Sarah Lugthart, theoriedocent bij AKV|St.Joost, reflecteert op de rol van theorie in het maakproces.
Als we met een klas een studio bezoeken kijk ik altijd stiekem even naar de boekenkast. De interessantste studio’s hebben naar mijn idee ook altijd een interessante verzameling: niet alleen maar how to boeken, maar een mix van fictie en non-fictie, geschiedenis. Als een soort database van kennis om uit te putten en inspiratie op te doen. Voor mij is het ook heel vanzelfsprekend. Toch komt de vraag bij studenten, maar ook bij mezelf, regelmatig naar voren: in hoeverre is theorie nodig voor je praktijk als maker.
Ik werd weer herinnerd aan deze vraag bij een seminar over ‘Narrative Structures and Visual Storytelling’ (tijdens ITFS, Stuttgart). Bekend animator Michaela Pavlatova vertelde hier dat ze eigenlijk nooit de theorie achter verhaalstructuren had bestudeerd, of in ieder geval ze nooit bewust had ingezet voor haar films. Maar nu ze terugkeek op haar proces herkende ze toch een 3 acten structuur: beginsituatie, conflict, nieuwe balans. In haar film ‘Repete’ zie je dit bijvoorbeeld mooi terugkomen: koppels zijn verliefd, sleur ontstaat, men breekt uit de sleur en ontstaat een nieuwe ‘balans’/sleur.
Verhalen zijn zo oud als de mens, en verhaalstructuren zitten ingebakken in onze cultuur. Dus voelen die structuren logisch aan, en zelfs als je niet bewust bent van de theorie hierover pas je haar toe. Zelfs als je ze afwijst: Charlie Kaufman wil niets van formules weten, en ziet ze als beperking van de creativiteit. Pavlatova concludeerde uiteindelijk voor haarzelf (en haar studenten) dat theorie haar inzicht geeft in eigen ervaringen en maakproces. Dat laatste staat wel duidelijk voorop.
Een collega die scenariolessen geeft vertelde me eens iets over de relatie tussen intuïtie en kennis: je begint in elke onderwijssituatie als onbewust onbekwaam, dan word je bewust onbekwaam, dan bewust bekwaam en dan onbewust bekwaam. Deze cirkel herhaalt zich constant, omdat je nooit bent uitgeleerd. Kennis komt van buiten, intuïtie is eigenlijk geïnternaliseerde kennis. Op een gegeven moment heb je de kennis verwerkt en hoef je er niet meer over na te denken (net zoiets als auto rijden).

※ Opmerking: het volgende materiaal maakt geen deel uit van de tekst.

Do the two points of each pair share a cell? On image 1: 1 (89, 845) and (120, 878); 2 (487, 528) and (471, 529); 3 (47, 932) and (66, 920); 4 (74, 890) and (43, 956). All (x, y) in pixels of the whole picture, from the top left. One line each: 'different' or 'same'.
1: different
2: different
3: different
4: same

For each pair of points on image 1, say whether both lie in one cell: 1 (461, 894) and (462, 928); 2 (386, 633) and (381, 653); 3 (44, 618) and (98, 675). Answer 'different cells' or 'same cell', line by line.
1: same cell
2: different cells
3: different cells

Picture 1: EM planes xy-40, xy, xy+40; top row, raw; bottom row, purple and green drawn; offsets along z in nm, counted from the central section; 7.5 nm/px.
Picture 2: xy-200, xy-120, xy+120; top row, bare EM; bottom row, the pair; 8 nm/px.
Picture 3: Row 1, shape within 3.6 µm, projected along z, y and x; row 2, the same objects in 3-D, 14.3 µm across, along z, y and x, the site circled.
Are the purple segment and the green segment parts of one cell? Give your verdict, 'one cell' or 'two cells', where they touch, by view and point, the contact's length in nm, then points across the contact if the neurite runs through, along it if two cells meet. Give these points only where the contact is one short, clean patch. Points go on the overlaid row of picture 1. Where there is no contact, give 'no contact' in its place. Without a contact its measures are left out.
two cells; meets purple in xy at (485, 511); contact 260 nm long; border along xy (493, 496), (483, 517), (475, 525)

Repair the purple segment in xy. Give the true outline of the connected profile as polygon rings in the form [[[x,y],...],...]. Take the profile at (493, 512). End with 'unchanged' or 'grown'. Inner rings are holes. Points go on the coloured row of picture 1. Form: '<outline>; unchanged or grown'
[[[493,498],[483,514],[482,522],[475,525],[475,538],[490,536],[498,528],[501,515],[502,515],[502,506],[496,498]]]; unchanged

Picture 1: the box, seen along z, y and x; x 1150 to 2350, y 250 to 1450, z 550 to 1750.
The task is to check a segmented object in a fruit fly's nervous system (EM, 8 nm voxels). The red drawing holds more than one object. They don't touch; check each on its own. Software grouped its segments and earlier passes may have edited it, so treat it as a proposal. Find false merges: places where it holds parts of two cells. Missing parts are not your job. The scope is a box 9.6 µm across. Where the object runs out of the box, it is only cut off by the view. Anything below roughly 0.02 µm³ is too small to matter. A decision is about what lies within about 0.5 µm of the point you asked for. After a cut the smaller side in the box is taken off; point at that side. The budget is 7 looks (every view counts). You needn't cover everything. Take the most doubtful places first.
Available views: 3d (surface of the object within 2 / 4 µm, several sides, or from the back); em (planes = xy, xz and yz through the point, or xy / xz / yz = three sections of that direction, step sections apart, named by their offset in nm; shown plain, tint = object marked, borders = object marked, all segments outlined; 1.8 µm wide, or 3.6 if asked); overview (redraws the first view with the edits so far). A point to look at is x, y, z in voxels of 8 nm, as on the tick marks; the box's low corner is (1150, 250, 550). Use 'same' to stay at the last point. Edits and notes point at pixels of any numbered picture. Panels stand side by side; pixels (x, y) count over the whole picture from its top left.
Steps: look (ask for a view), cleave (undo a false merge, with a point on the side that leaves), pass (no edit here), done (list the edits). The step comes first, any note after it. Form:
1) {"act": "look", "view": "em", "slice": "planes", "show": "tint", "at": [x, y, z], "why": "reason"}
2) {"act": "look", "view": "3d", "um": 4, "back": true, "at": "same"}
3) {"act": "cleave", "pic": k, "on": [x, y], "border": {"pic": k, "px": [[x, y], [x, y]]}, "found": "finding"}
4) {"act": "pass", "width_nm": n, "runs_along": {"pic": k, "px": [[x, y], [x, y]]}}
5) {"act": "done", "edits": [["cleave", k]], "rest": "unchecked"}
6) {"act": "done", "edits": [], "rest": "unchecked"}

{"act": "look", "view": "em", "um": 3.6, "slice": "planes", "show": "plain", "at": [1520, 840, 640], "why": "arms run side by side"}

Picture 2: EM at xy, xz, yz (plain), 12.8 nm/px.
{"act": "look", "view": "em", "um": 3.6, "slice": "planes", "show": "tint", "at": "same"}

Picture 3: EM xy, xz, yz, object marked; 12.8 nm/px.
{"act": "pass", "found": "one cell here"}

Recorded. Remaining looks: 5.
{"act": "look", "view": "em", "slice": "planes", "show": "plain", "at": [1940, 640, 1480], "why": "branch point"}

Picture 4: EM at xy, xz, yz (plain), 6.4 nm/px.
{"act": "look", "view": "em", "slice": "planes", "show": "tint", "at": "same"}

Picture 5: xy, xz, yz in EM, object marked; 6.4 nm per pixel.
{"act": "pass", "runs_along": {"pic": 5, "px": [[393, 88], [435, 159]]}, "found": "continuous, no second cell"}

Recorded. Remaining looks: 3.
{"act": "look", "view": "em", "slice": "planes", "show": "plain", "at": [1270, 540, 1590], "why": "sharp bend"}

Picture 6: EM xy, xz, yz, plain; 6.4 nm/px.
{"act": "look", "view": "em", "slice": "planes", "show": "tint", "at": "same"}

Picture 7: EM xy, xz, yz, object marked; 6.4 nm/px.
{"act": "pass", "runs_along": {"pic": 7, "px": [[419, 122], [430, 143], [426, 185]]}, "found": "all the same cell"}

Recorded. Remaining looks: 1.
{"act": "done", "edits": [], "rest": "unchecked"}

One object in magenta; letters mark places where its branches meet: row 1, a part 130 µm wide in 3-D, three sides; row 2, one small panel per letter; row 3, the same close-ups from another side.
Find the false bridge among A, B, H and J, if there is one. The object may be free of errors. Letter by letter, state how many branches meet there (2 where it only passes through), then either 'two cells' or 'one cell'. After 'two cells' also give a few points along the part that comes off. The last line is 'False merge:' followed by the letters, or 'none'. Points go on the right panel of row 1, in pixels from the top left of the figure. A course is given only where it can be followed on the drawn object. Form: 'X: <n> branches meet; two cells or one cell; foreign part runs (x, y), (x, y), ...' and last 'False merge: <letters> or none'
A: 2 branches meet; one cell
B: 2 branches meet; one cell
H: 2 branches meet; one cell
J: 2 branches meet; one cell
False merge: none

Dit internaliseren is ook eigen maken, en dus niet klakkeloos overnemen. Waar ik studenten altijd voor moet waarschuwen is theorie zien als een recept. Alles doen wat scriptgoeroe Syd Field zegt maakt niet automatisch een goede film. En leren door te maken, door ervaringen op te doen, is ook zeker als kennis opbouwen te zien. Dat is soms ook het misverstand rond vaktheorie, dat het alleen gaat om literatuur bestuderen.
Dat vind ik net motiverend aan het werken aan de academie: theorie blijft geen abstracte toestand, maar zie je vorm krijgen en kun je toepassen in de praktijk. Soms valt dat kwartje pas later en dat is ok. Soms zit het denken alleen maar in de weg en moet je gewoon doen. Het is niet dat men geen werk kan produceren zonder die inzichten. Maar ik ben er wel van overtuigd dat de kennis van vaktheorie helpt om jezelf te kunnen blijven ontwikkelen. Theorie is geen keurslijf of een recept, maar wel een manier om inzicht te verschaffen, om te kunnen reflecteren op wat er gebeurt in het werk. Meer indirect gaat het denk ik ook om het krijgen van een breder perspectief, om door te vragen en te willen blijven leren. Ik moet op mijn beurt ook scherp blijven op het nut van wat ik doe, en bij makers ruimte laten voor intuïtie.